**Requirement:** In the entries that follow, the first line to write out is the one containing "each column |", and the last is the one containing "field provided. |". Reproduce that stretch exactly, with nothing before or after it.

START Exercise data

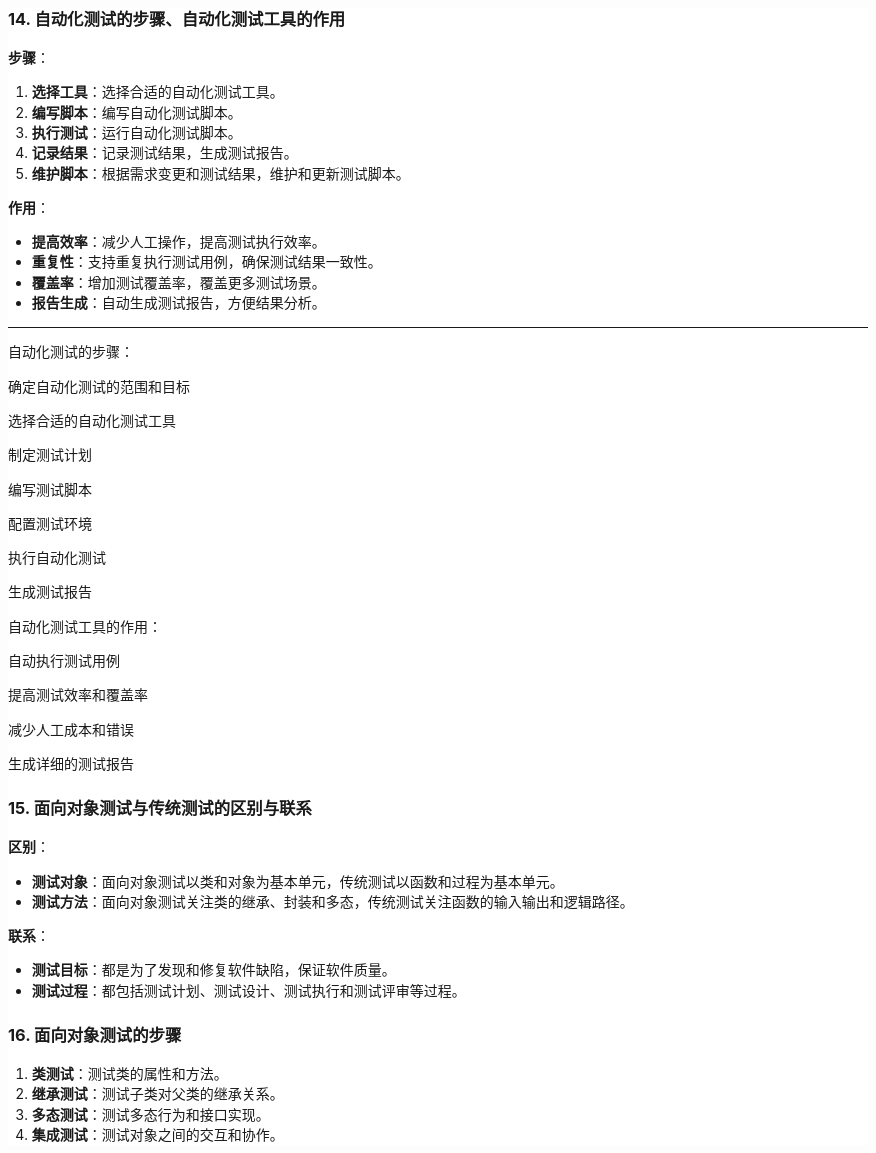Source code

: ### 14. 自动化测试的步骤、自动化测试工具的作用

**步骤**：
1. **选择工具**：选择合适的自动化测试工具。
2. **编写脚本**：编写自动化测试脚本。
3. **执行测试**：运行自动化测试脚本。
4. **记录结果**：记录测试结果，生成测试报告。
5. **维护脚本**：根据需求变更和测试结果，维护和更新测试脚本。

**作用**：
- **提高效率**：减少人工操作，提高测试执行效率。
- **重复性**：支持重复执行测试用例，确保测试结果一致性。
- **覆盖率**：增加测试覆盖率，覆盖更多测试场景。
- **报告生成**：自动生成测试报告，方便结果分析。

---

自动化测试的步骤：

确定自动化测试的范围和目标

选择合适的自动化测试工具

制定测试计划

编写测试脚本

配置测试环境

执行自动化测试

生成测试报告

 

自动化测试工具的作用：

自动执行测试用例

提高测试效率和覆盖率

减少人工成本和错误

生成详细的测试报告

### 15. 面向对象测试与传统测试的区别与联系

**区别**：
- **测试对象**：面向对象测试以类和对象为基本单元，传统测试以函数和过程为基本单元。
- **测试方法**：面向对象测试关注类的继承、封装和多态，传统测试关注函数的输入输出和逻辑路径。

**联系**：
- **测试目标**：都是为了发现和修复软件缺陷，保证软件质量。
- **测试过程**：都包括测试计划、测试设计、测试执行和测试评审等过程。

### 16. 面向对象测试的步骤

1. **类测试**：测试类的属性和方法。
2. **继承测试**：测试子类对父类的继承关系。
3. **多态测试**：测试多态行为和接口实现。
4. **集成测试**：测试对象之间的交互和协作。

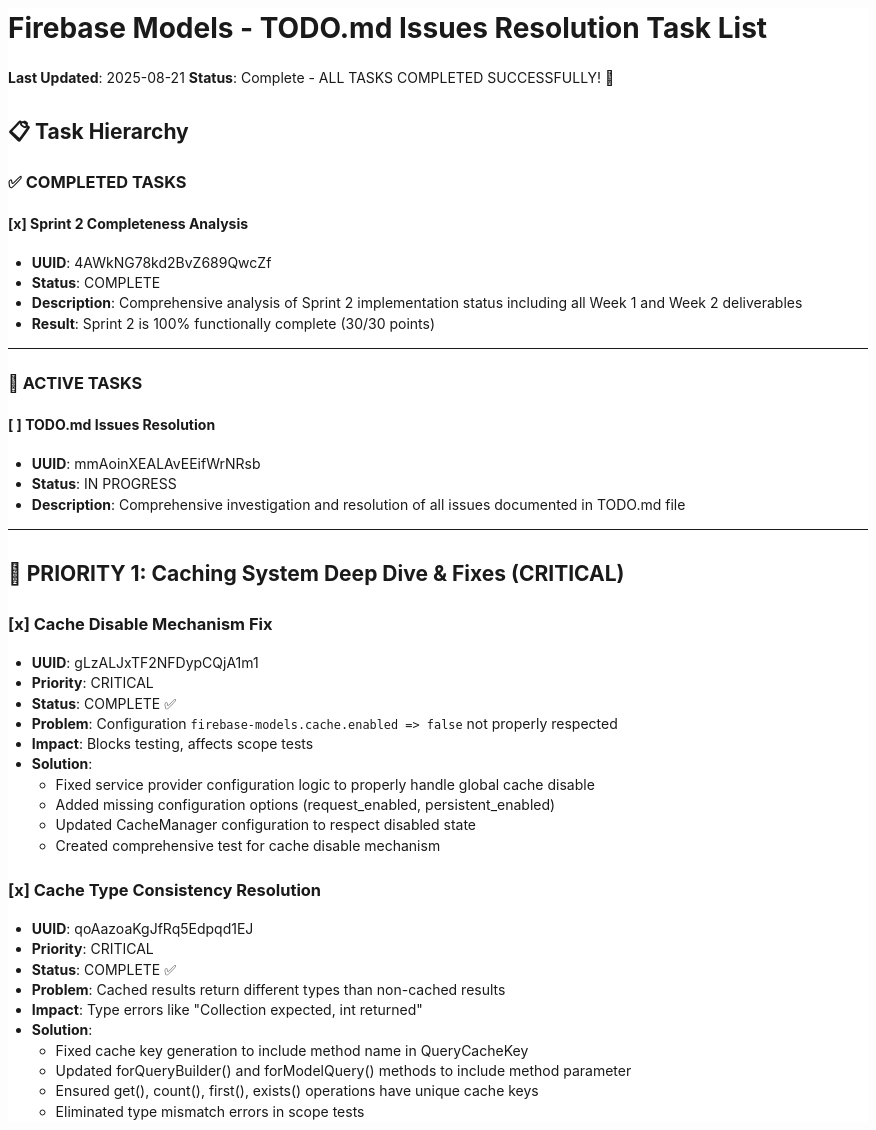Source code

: # Firebase Models - TODO.md Issues Resolution Task List

**Last Updated**: 2025-08-21
**Status**: Complete - ALL TASKS COMPLETED SUCCESSFULLY! 🎉

## 📋 Task Hierarchy

### ✅ **COMPLETED TASKS**

#### [x] Sprint 2 Completeness Analysis
- **UUID**: 4AWkNG78kd2BvZ689QwcZf
- **Status**: COMPLETE
- **Description**: Comprehensive analysis of Sprint 2 implementation status including all Week 1 and Week 2 deliverables
- **Result**: Sprint 2 is 100% functionally complete (30/30 points)

---

### 🚀 **ACTIVE TASKS**

#### [ ] TODO.md Issues Resolution
- **UUID**: mmAoinXEALAvEEifWrNRsb
- **Status**: IN PROGRESS
- **Description**: Comprehensive investigation and resolution of all issues documented in TODO.md file

---

## 🎯 **PRIORITY 1: Caching System Deep Dive & Fixes** (CRITICAL)

### [x] Cache Disable Mechanism Fix
- **UUID**: gLzALJxTF2NFDypCQjA1m1
- **Priority**: CRITICAL
- **Status**: COMPLETE ✅
- **Problem**: Configuration `firebase-models.cache.enabled => false` not properly respected
- **Impact**: Blocks testing, affects scope tests
- **Solution**:
  - Fixed service provider configuration logic to properly handle global cache disable
  - Added missing configuration options (request_enabled, persistent_enabled)
  - Updated CacheManager configuration to respect disabled state
  - Created comprehensive test for cache disable mechanism

### [x] Cache Type Consistency Resolution
- **UUID**: qoAazoaKgJfRq5Edpqd1EJ
- **Priority**: CRITICAL
- **Status**: COMPLETE ✅
- **Problem**: Cached results return different types than non-cached results
- **Impact**: Type errors like "Collection expected, int returned"
- **Solution**:
  - Fixed cache key generation to include method name in QueryCacheKey
  - Updated forQueryBuilder() and forModelQuery() methods to include method parameter
  - Ensured get(), count(), first(), exists() operations have unique cache keys
  - Eliminated type mismatch errors in scope tests
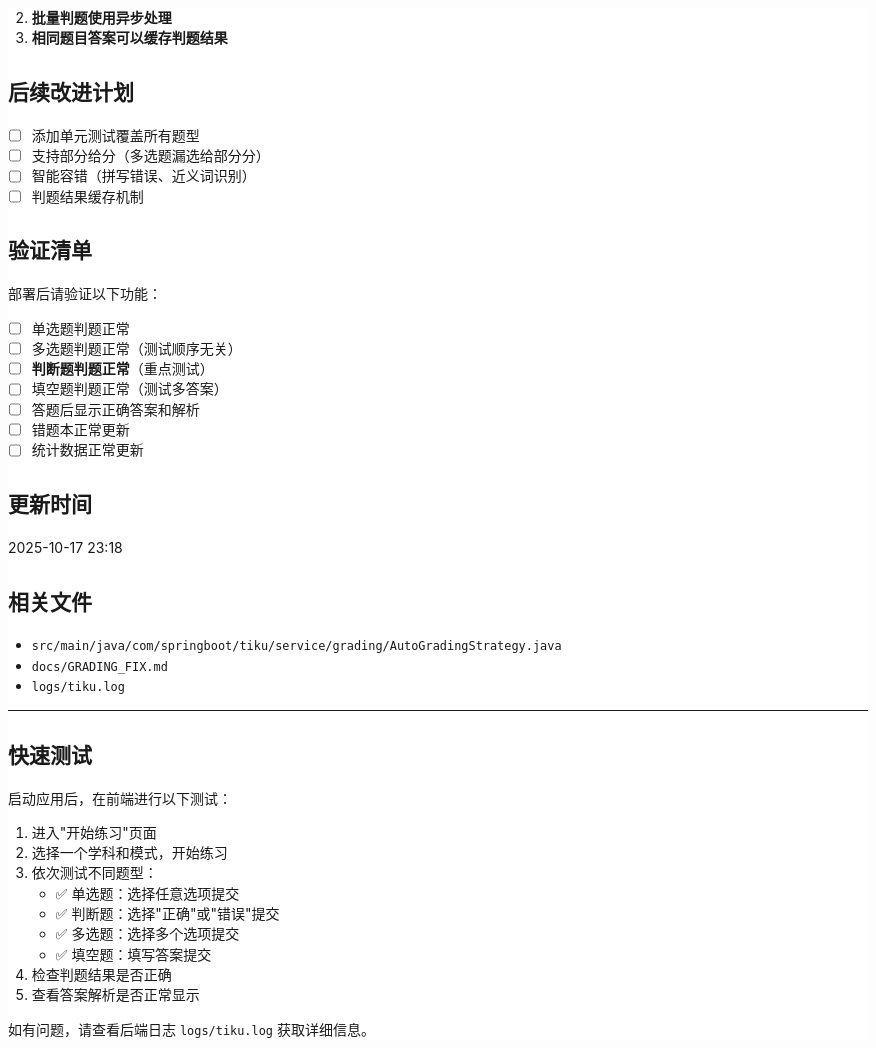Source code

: 2. **批量判题使用异步处理**
3. **相同题目答案可以缓存判题结果**

## 后续改进计划

- [ ] 添加单元测试覆盖所有题型
- [ ] 支持部分给分（多选题漏选给部分分）
- [ ] 智能容错（拼写错误、近义词识别）
- [ ] 判题结果缓存机制

## 验证清单

部署后请验证以下功能：

- [ ] 单选题判题正常
- [ ] 多选题判题正常（测试顺序无关）
- [ ] **判断题判题正常**（重点测试）
- [ ] 填空题判题正常（测试多答案）
- [ ] 答题后显示正确答案和解析
- [ ] 错题本正常更新
- [ ] 统计数据正常更新

## 更新时间

2025-10-17 23:18

## 相关文件

- `src/main/java/com/springboot/tiku/service/grading/AutoGradingStrategy.java`
- `docs/GRADING_FIX.md`
- `logs/tiku.log`

---

## 快速测试

启动应用后，在前端进行以下测试：

1. 进入"开始练习"页面
2. 选择一个学科和模式，开始练习
3. 依次测试不同题型：
   - ✅ 单选题：选择任意选项提交
   - ✅ 判断题：选择"正确"或"错误"提交
   - ✅ 多选题：选择多个选项提交
   - ✅ 填空题：填写答案提交
4. 检查判题结果是否正确
5. 查看答案解析是否正常显示

如有问题，请查看后端日志 `logs/tiku.log` 获取详细信息。





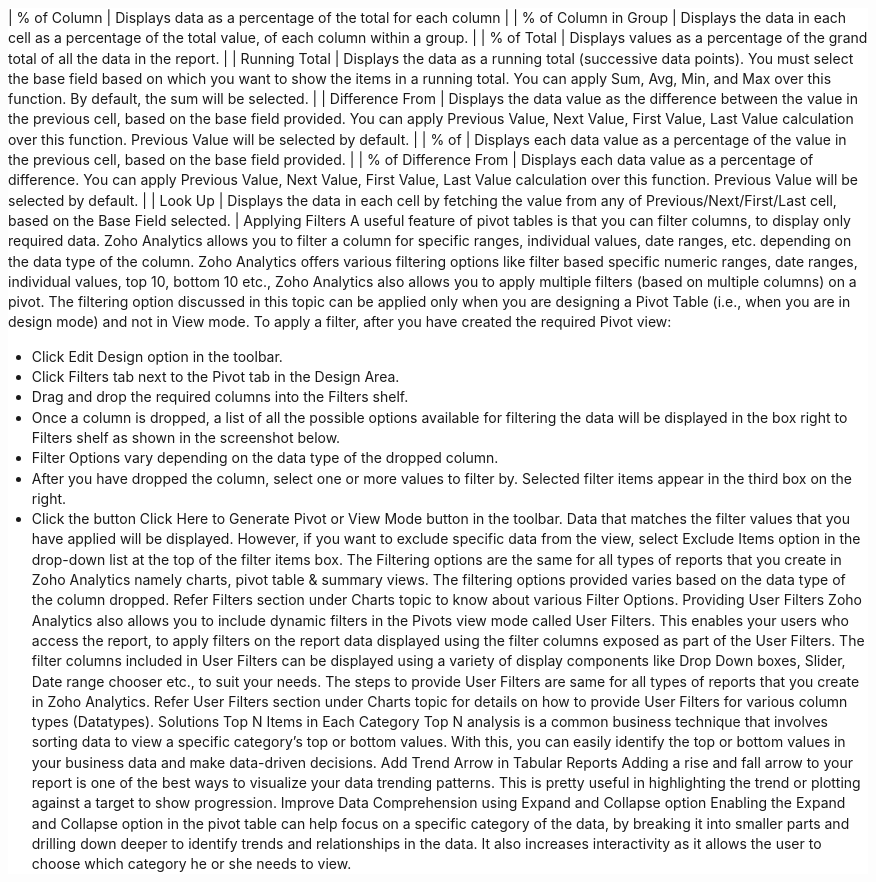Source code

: | % of Column | Displays data as a percentage of the total for each column |
| % of Column in Group | Displays the data in each cell as a percentage of the total value, of each column within a group. |
| % of Total | Displays values as a percentage of the grand total of all the data in the report. |
| Running Total | Displays the data as a running total (successive data points). You must select the base field based on which you want to show the items in a running total. You can apply Sum, Avg, Min, and Max over this function. By default, the sum will be selected. |
| Difference From | Displays the data value as the difference between the value in the previous cell, based on the base field provided. You can apply Previous Value, Next Value, First Value, Last Value calculation over this function. Previous Value will be selected by default. |
| % of | Displays each data value as a percentage of the value in the previous cell, based on the base field provided. |
| % of Difference From | Displays each data value as a percentage of difference. You can apply Previous Value, Next Value, First Value, Last Value calculation over this function. Previous Value will be selected by default. |
| Look Up | Displays the data in each cell by fetching the value from any of Previous/Next/First/Last cell, based on the Base Field selected. |
Applying Filters
A useful feature of pivot tables is that you can filter columns, to display only required data. Zoho Analytics allows you to filter a column for specific ranges, individual values, date ranges, etc. depending on the data type of the column. Zoho Analytics offers various filtering options like filter based specific numeric ranges, date ranges, individual values, top 10, bottom 10 etc., Zoho Analytics also allows you to apply multiple filters (based on multiple columns) on a pivot. The filtering option discussed in this topic can be applied only when you are designing a Pivot Table (i.e., when you are in design mode) and not in View mode.
To apply a filter, after you have created the required Pivot view:
- Click Edit Design option in the toolbar.
- Click Filters tab next to the Pivot tab in the Design Area.
- Drag and drop the required columns into the Filters shelf.
- Once a column is dropped, a list of all the possible options available for filtering the data will be displayed in the box right to Filters shelf as shown in the screenshot below.
- Filter Options vary depending on the data type of the dropped column.
- After you have dropped the column, select one or more values to filter by. Selected filter items appear in the third box on the right.
- Click the button Click Here to Generate Pivot or View Mode button in the toolbar. Data that matches the filter values that you have applied will be displayed. However, if you want to exclude specific data from the view, select Exclude Items option in the drop-down list at the top of the filter items box.
The Filtering options are the same for all types of reports that you create in Zoho Analytics namely charts, pivot table & summary views. The filtering options provided varies based on the data type of the column dropped. Refer Filters section under Charts topic to know about various Filter Options.
Providing User Filters
Zoho Analytics also allows you to include dynamic filters in the Pivots view mode called User Filters. This enables your users who access the report, to apply filters on the report data displayed using the filter columns exposed as part of the User Filters. The filter columns included in User Filters can be displayed using a variety of display components like Drop Down boxes, Slider, Date range chooser etc., to suit your needs.
The steps to provide User Filters are same for all types of reports that you create in Zoho Analytics. Refer User Filters section under Charts topic for details on how to provide User Filters for various column types (Datatypes).
Solutions
Top N Items in Each Category
Top N analysis is a common business technique that involves sorting data to view a specific category’s top or bottom values. With this, you can easily identify the top or bottom values in your business data and make data-driven decisions.
Add Trend Arrow in Tabular Reports
Adding a rise and fall arrow to your report is one of the best ways to visualize your data trending patterns. This is pretty useful in highlighting the trend or plotting against a target to show progression.
Improve Data Comprehension using Expand and Collapse option
Enabling the Expand and Collapse option in the pivot table can help focus on a specific category of the data, by breaking it into smaller parts and drilling down deeper to identify trends and relationships in the data. It also increases interactivity as it allows the user to choose which category he or she needs to view.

END Exercise data

**Solution for this task:**
: | % of Column | Displays data as a percentage of the total for each column |
| % of Column in Group | Displays the data in each cell as a percentage of the total value, of each column within a group. |
| % of Total | Displays values as a percentage of the grand total of all the data in the report. |
| Running Total | Displays the data as a running total (successive data points). You must select the base field based on which you want to show the items in a running total. You can apply Sum, Avg, Min, and Max over this function. By default, the sum will be selected. |
| Difference From | Displays the data value as the difference between the value in the previous cell, based on the base field provided. You can apply Previous Value, Next Value, First Value, Last Value calculation over this function. Previous Value will be selected by default. |
| % of | Displays each data value as a percentage of the value in the previous cell, based on the base field provided. |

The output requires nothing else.